First, Papa Finch comes down to get a drink and also to check out the current safety of the fountain to see if it's okay for the rest of the family to come down too.
Then Mama Finch swoops in gracefully, looking much like a ski jumper in flight.
Mama Finch is then joined by the young fledgling. Mama is teaching her juvenile how to drink but still has to help out sometimes by giving the fledging water directly. It will learn to do this on its own with Mama and Papa's great coaching.
The fledgling looks puzzled when Mama or Papa flies away. It is a tactic to try to get the young one to discover drinking directly from the fountain on its own.
The finches don't own exclusive rights to the water fountain, so they have to know when to share. When a female Anna's hummingbird approaches, the finch gets one last drink and then acquiesces to let the hummingbird take a turn.
This female Anna's is a little more cautious in approaching the fountain than other hummingbirds.
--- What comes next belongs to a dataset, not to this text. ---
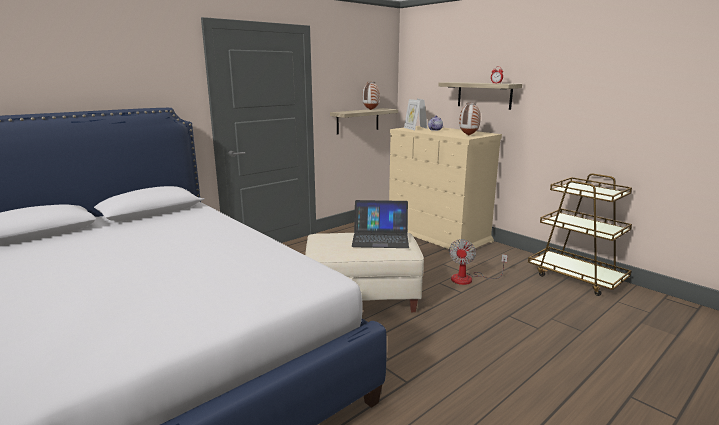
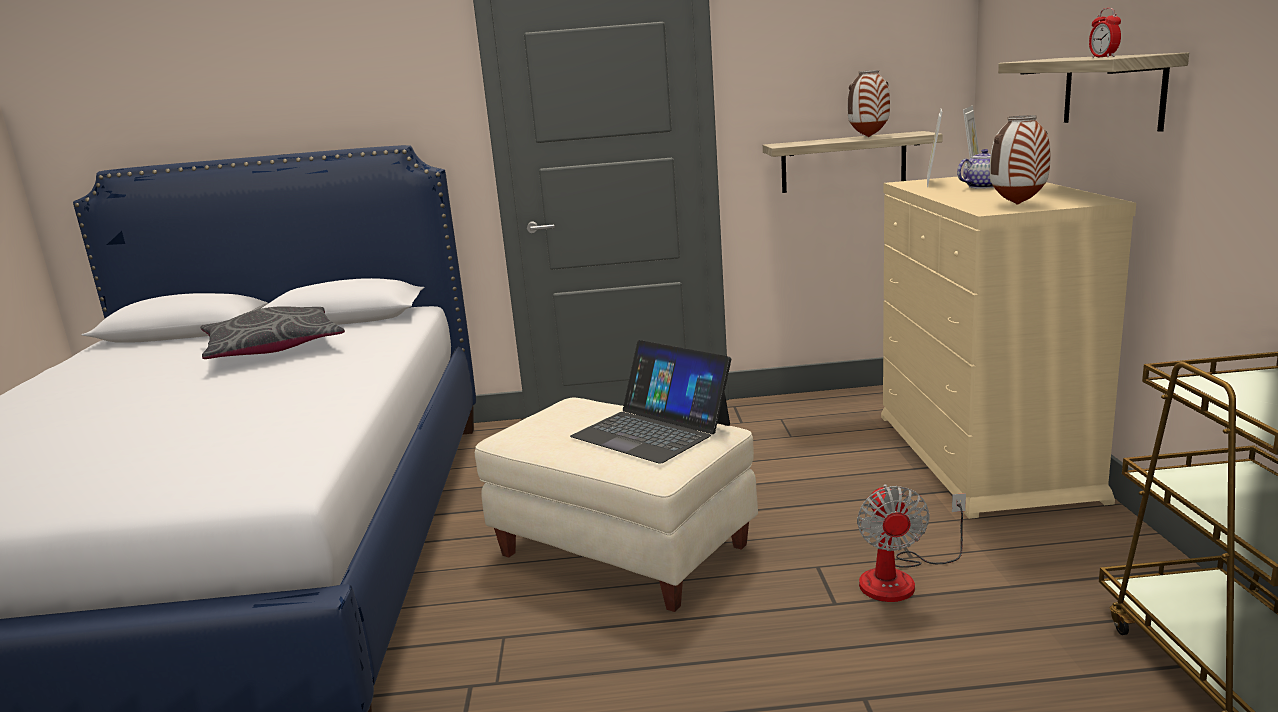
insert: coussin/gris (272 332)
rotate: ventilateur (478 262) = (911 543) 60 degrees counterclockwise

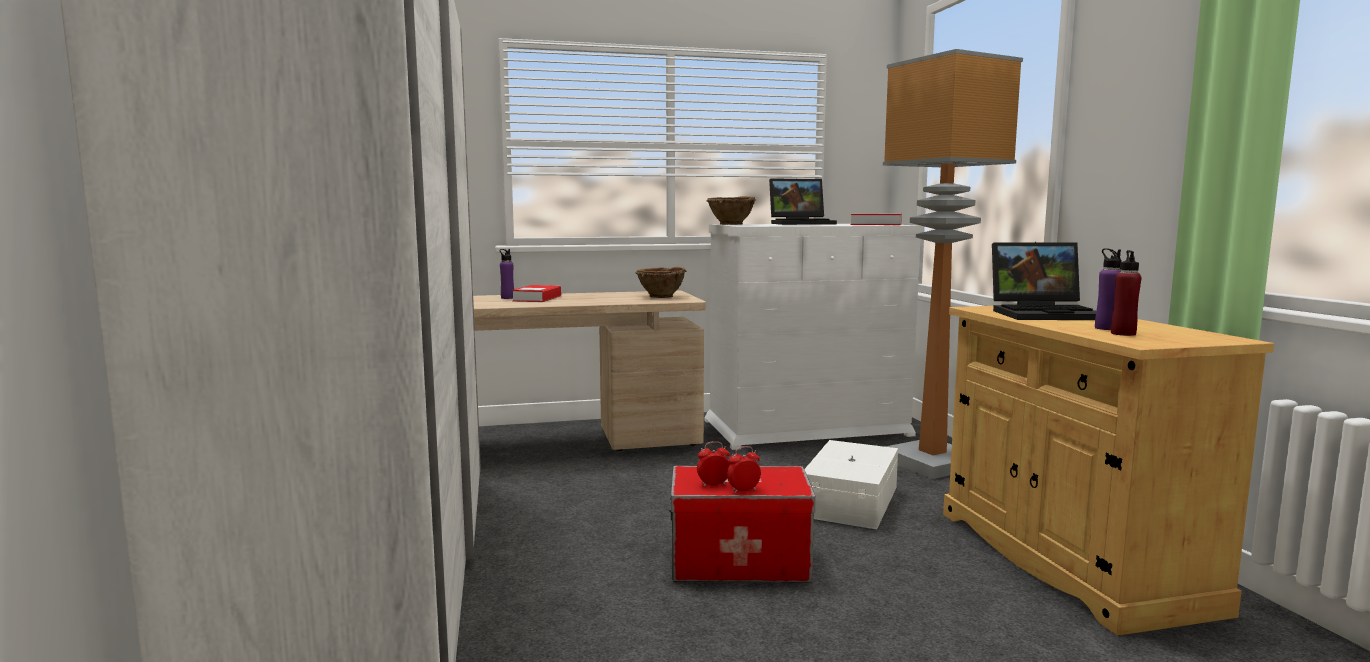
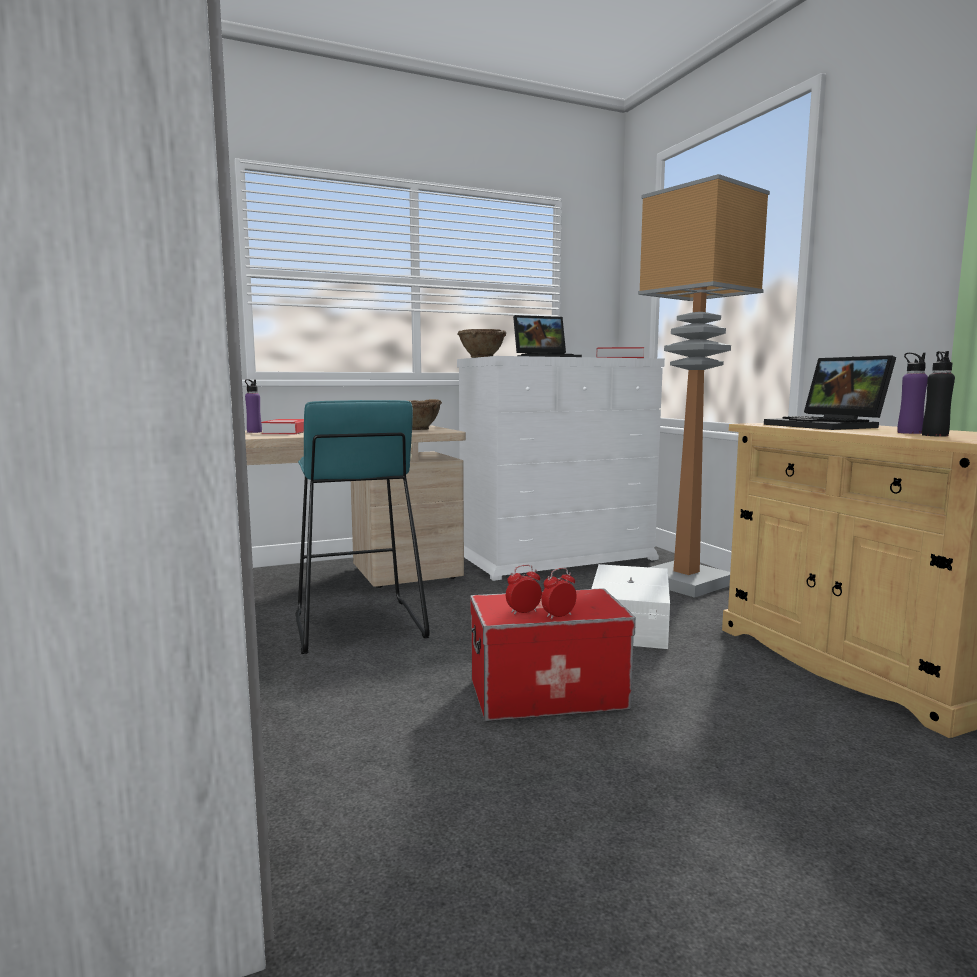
insert: tabouret/turquoise (363 527)
recolor: bouteille/rouge (1126 293) to bouteille/noir (938 394)
rotate: ordinateur portable (1044 281) = (830 392) 75 degrees clockwise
She may be young or she may simply be out of her territory (hummingbirds are highly territorial and will chase off interlopers as soon as they are discovered).
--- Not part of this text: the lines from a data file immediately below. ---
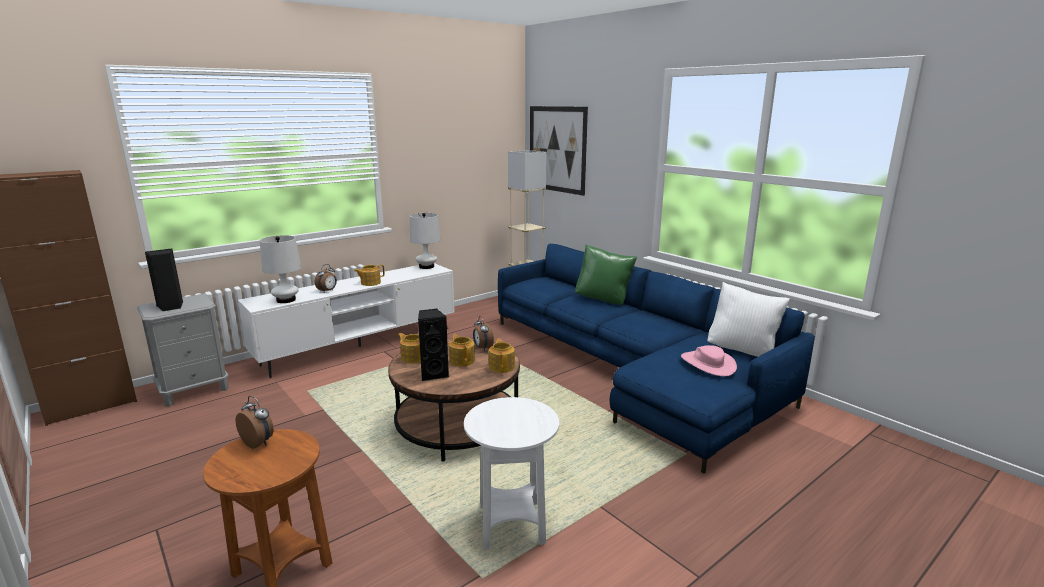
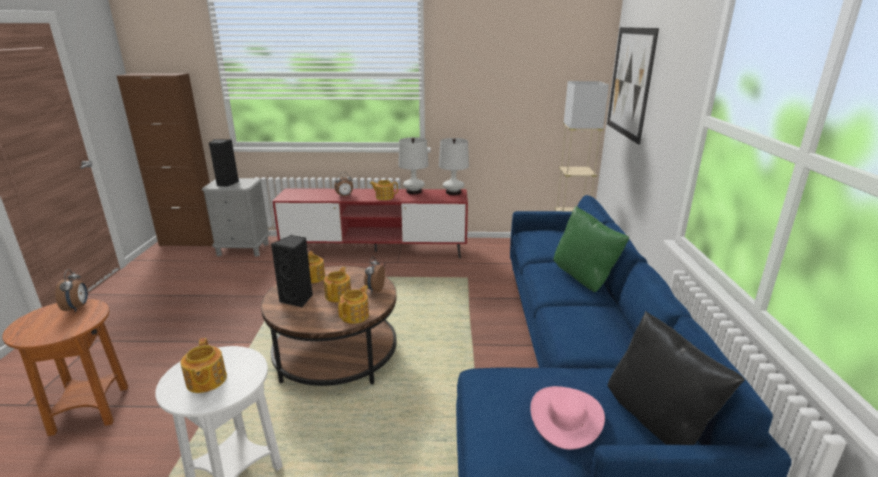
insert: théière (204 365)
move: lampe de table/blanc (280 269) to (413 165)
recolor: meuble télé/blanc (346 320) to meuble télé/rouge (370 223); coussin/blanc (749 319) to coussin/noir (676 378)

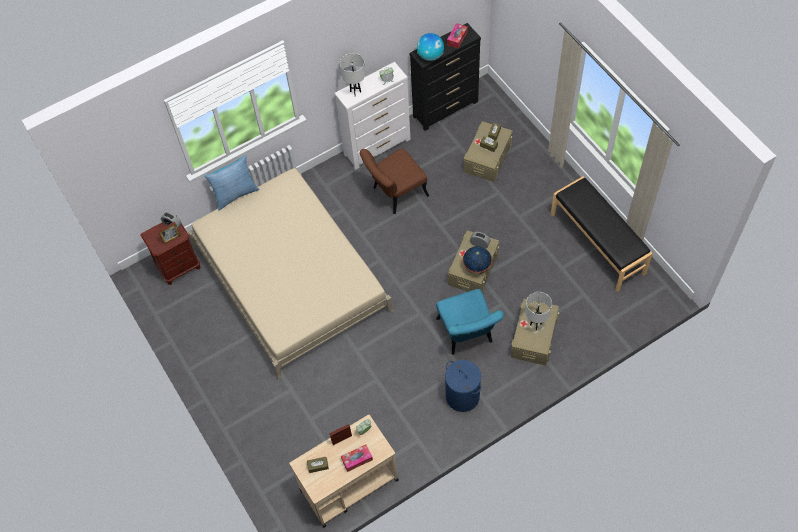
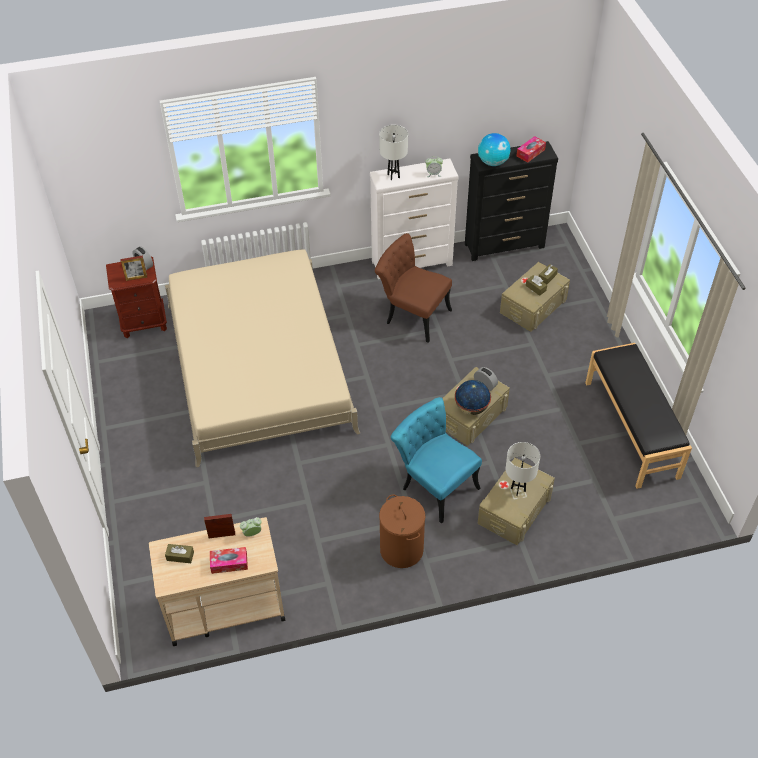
delete: coussin (232 183)
recolor: panier à linge/bleu (463 386) to panier à linge/marron (402 531)
rotate: chaise/marron (394 181) = (413 288) 45 degrees clockwise; chaise/turquoise (470 322) = (436 460) 135 degrees clockwise

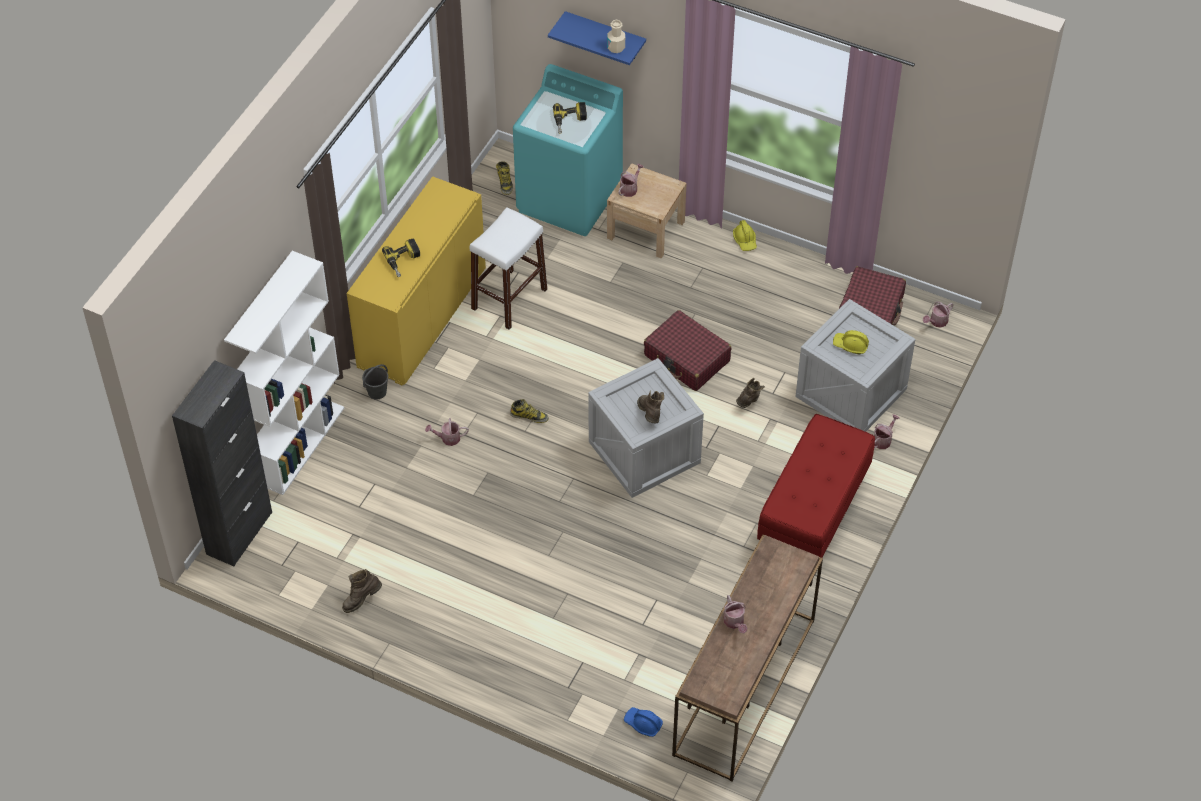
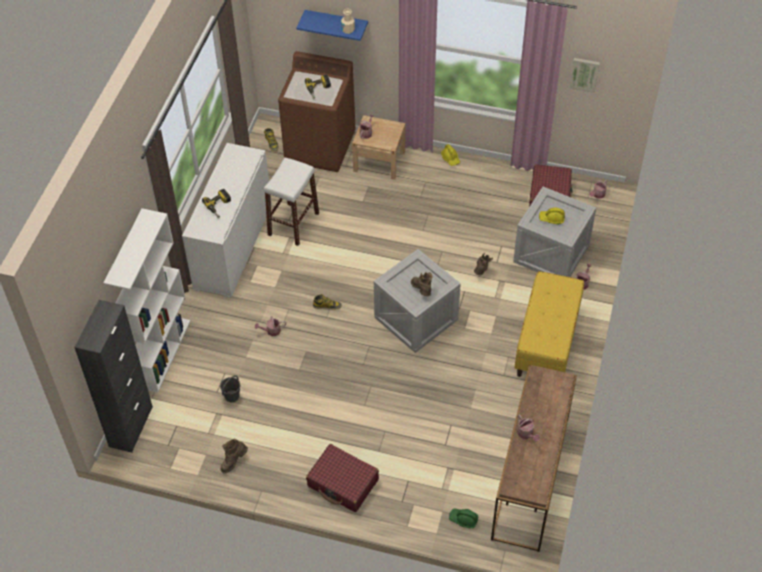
insert: tableau (585 75)
move: seau/gris (375 382) to (230 388); valise/rouge (687 350) to (342 478)
recolor: meuble de rangement/jaune (416 281) to meuble de rangement/blanc (227 220); lave-linge/turquoise (568 150) to lave-linge/marron (317 111); casque de chantier/bleu (643 722) to casque de chantier/vert (463 518); banc/rouge (816 486) to banc/jaune (549 324)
She flits and darts as if she's trying to view the gurgling water from every possible angle before imbibing. She is probably feeling little droplets of water as they splash off the fountain. You can see some in the photo below.
The hummingbird is sure she wants to get a drink now and sticks out her long little tongue in anticipation of sipping from the burbling water.
She darts in and back out over and over with her tongue out catching little sips every time she goes close to the water.
After a few drinks, the hummingbird decides she has time to take a bath too.
She sits her tiny little body right in the middle of the action and drenches herself. Over the next minute or more, she is often completely enveloped in the water. Clearly, she loves baths. She's happy, content, and, eventually, very clean.
Not too far away from the bird fountain amidst the tall-ish grasses growing at the edges of the flagstone and gravels paths that meander through the garden, the visiting feral chicken (who showed up last week) is playing "jungle fowl" and hiding from me as she usually does. But my telephoto lens catches a glimpse of her anyway from across the pond that stands between the two of us. She's not a fan of humans or cameras. So I feel extremely lucky to have gotten another shot of her.